Tomasz Mikołajczyk

RWE Statistical Programmer

Warsaw, Poland

I am a statistical programmer with over seven years of experience in the pharmaceutical and medical devices industry. With an MPharm degree, I bring a strong pharmaceutical background to Real-World Evidence (RWE) research, analyzing data from electronic health records (EHRs), claims, and health surveys across the US, Japan, and Europe. I have worked with databases such as Premier, MarketScan, Kantar NHWS, Optum, Truveta, TriNetX, CPRD, IMRD, Pharmetrix, MDV, JMDC, HealthVerity, and Flatiron.
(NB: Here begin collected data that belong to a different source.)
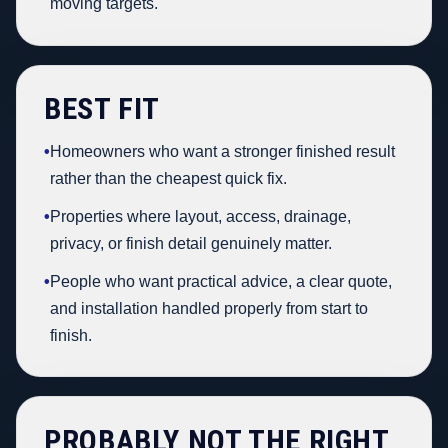
moving targets.
BEST FIT
•
Homeowners who want a stronger finished result
rather than the cheapest quick fix.
•
Properties where layout, access, drainage,
privacy, or finish detail genuinely matter.
•
People who want practical advice, a clear quote,
and installation handled properly from start to
finish.
PROBABLY NOT THE RIGHT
Proficient in SAS, R, Python, and SQL, I develop automation solutions to enhance data research efficiency. As a co-author of several RWE publications and a dedicated mentor, I continuously expand my expertise RWE field as well as in PK/PD modeling and AI/ML solutions.

Services

Real-World Evidence (RWE)

  • Designing and executing analyses based on Real-World Data (RWD) sources
  • Generating scientific evidence to support publications, academic research, and medical projects

Programming & Automation

  • Building reproducible analytical workflows in SAS, R, Python, SQL
  • Integration with cloud-based enviroments for efficient big data processing
  • Automating data processing and reporting pipelines.
  • Developing custom analytical solutions to streamline research projects, such as R Shiny apps.
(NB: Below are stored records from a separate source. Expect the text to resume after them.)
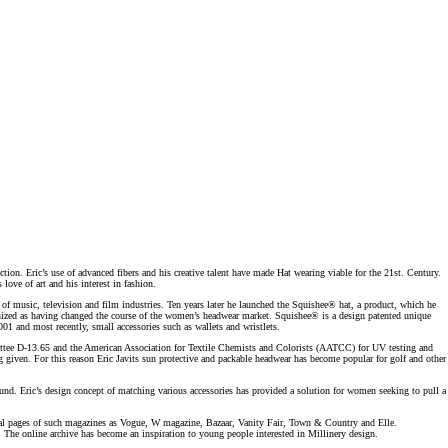
ction. Eric’s use of advanced fibers and his creative talent have made Hat wearing viable for the 21st. Century.
ove of art and his interest in fashion.
 of music, television and film industries. Ten years later he launched the Squishee® hat, a product, which he
ognized as having changed the course of the women’s headwear market. Squishee® is a design patented unique
01 and most recently, small accessories such as wallets and wristlets.
ttee D-­13.65 and the American Association for Textile Chemists and Colorists (AATCC) for UV testing and
ng given. For this reason Eric Javits sun protective and packable headwear has become popular for golf and other
und. Eric’s design concept of matching various accessories has provided a solution for women seeking to pull a
ditorial pages of such magazines as Vogue, W magazine, Bazaar, Vanity Fair, Town & Country and Elle.
s. The online archive has become an inspiration to young people interested in Millinery design.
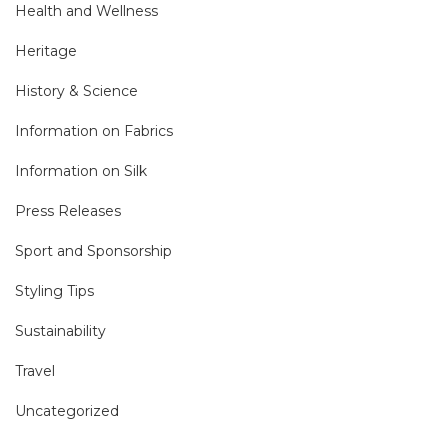
Health and Wellness
Heritage
History & Science
Information on Fabrics
Information on Silk
Press Releases
Sport and Sponsorship
Styling Tips
Sustainability
Travel
Uncategorized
Statistical Analysis & Data Science

  • Preparation and analysis of data from clinical studies, medical registries, and hospital data.
  • Application of statistical methods: from descriptive analyses to predictive models and machine learning.
  • Deliverables in the form of tables, figures, and summaries compliant with scientific publication standards.

Consulting & Training

  • One-on-one programming support
  • Mentoring customized to client’s needs
  • Workshops on SAS, R, Python, SQL for professionals working with medical data

My Work

SAS macro creating publication ready output

  • A SAS macro responsible of creation a publication ready output out of provided subject level dataset with all variables.
  • In addition to simple descriptive statistics it’s capable of displaying p-values from comparison tests or absolute standardized difference of compared groups.
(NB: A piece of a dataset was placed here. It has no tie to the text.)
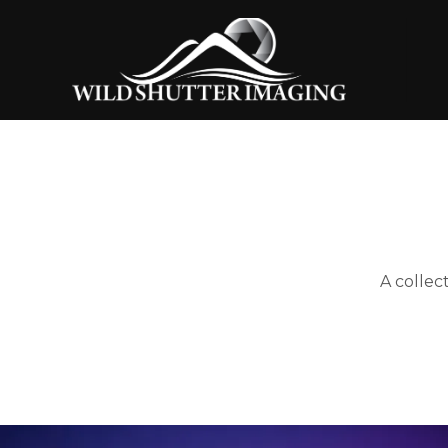
A collec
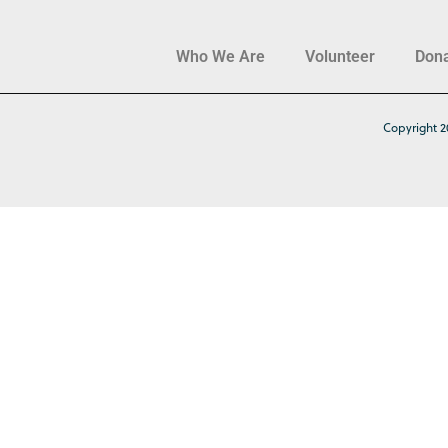
Who We Are
Volunteer
Don
Copyright 2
Codelist Manager — R Shiny App for ICD-10 Code Group Management

  • An interactive R Shiny application designed to help researchers and data analysts efficiently manage and organize medical code lists (e.g., ICD-10 codes) used in clinical and Real-World Evidence (RWE) studies.
  • The app provides an intuitive interface for creating, editing, and exporting custom groups of medical codes directly from a master codelist.